La gran actriz de la época dorada del cine mexicano, y excelente ser humano, en 1994 participó en política, como legisladora en la Tercera Asamblea de Representantes del Distrito Federal I. Legislatura, sentando bases en la construcción de una agenda en el extinto Distrito Federal, hoy Ciudad de México.

Recuerdo el día en que conocí a Silvia Pinal fueron las primeras semanas del mes de diciembre de 1994. En ese entonces, yo era un asesor en la Asamblea de Representantes del Distrito Federal, y ella, una de las asambleístas.

Me impactó su presencia al entrar a un salón donde se llevaba a cabo una discusión en los trabajos de la Comisión de Administración Pública Local, donde se llevaba a cabo la elaboración de la iniciativa  de la Ley de Espectáculos Públicos de la capital del país; todas las miradas las acaparó y se adueñó del espacio, obsequiando sonrisas en modo de saludo, se dirigió en breves pasos, hasta ocupar un asiento, que por fortuna, era justo junto al mío. ¡Vaya fortuna! compartir una reunión de trabajo con una de las actrices que mas he admirado.

Recuerdo todo ello por el fallecimiento de quien ha acaparando los titulares de todos los medios. Su trayectoria en el cine y la televisión es impresionante, y su colaboración con el director Luis Buñuel es particularmente notable. Películas como «Viridiana», «El ángel exterminador» y «Simón del desierto”, son solo algunas de las muchas obras maestras en las que participó.

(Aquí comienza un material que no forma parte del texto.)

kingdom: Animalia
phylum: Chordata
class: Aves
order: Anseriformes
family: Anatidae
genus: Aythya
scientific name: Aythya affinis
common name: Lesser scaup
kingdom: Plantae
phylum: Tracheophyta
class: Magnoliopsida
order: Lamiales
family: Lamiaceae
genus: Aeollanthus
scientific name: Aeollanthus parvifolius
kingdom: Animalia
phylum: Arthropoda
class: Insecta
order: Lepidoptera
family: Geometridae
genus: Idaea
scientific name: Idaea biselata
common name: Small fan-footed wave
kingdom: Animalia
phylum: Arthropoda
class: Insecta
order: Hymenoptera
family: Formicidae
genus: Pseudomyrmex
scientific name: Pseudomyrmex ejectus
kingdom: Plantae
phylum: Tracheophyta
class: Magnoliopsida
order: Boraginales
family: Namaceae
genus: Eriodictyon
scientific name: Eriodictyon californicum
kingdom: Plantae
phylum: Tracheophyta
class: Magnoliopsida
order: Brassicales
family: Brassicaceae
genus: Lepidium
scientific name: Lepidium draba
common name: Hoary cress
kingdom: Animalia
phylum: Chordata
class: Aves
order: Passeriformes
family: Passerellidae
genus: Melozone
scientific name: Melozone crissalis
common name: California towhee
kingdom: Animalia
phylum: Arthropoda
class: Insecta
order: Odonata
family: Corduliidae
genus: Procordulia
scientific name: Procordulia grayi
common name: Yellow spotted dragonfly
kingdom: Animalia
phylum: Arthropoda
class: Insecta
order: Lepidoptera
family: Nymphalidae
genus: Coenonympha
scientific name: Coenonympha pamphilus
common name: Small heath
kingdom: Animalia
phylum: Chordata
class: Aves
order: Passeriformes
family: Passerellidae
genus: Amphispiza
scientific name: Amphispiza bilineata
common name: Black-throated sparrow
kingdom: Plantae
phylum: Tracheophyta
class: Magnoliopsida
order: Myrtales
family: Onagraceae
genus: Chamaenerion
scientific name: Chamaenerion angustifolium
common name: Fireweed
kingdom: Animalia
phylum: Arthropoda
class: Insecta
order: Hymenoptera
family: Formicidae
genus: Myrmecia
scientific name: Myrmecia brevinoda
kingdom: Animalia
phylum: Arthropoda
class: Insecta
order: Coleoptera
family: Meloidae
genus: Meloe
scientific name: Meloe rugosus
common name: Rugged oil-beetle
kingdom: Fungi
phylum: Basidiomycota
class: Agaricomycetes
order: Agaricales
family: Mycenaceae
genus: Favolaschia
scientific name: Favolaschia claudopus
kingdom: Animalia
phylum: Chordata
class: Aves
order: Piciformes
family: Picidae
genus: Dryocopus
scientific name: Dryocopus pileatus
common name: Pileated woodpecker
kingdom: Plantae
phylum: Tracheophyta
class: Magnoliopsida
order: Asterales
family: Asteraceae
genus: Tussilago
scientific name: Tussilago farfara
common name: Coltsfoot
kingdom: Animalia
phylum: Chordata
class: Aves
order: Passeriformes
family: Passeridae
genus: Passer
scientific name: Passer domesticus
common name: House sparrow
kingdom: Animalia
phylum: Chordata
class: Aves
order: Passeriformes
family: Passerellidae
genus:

Lo que más me impresionó al tratarla fue su capacidad para imponer sus planteamientos, sin necesidad de ser agresiva o dominante. Su presencia era tranquila y segura, y siempre parecía saber exactamente lo que quería decir y cómo decirlo.
Siempre me he considerado afortunado de haber tenido la oportunidad de conocerla y trabajar con ella, aunque fuera por un breve período.

El fallecimiento de Silvia Pinal Hidalgo  es una pérdida para la cultura mexicana y para el mundo del cine, teatro y la televisión. Su legado, como actriz y como persona, es imborrable. Siempre será recordada como una de las grandes damas del cine mexicano.

Aunque ya no está con nosotros, su memoria y su legado vivirán para siempre en nuestros corazones y en la historia del cine y la televisión mexicana.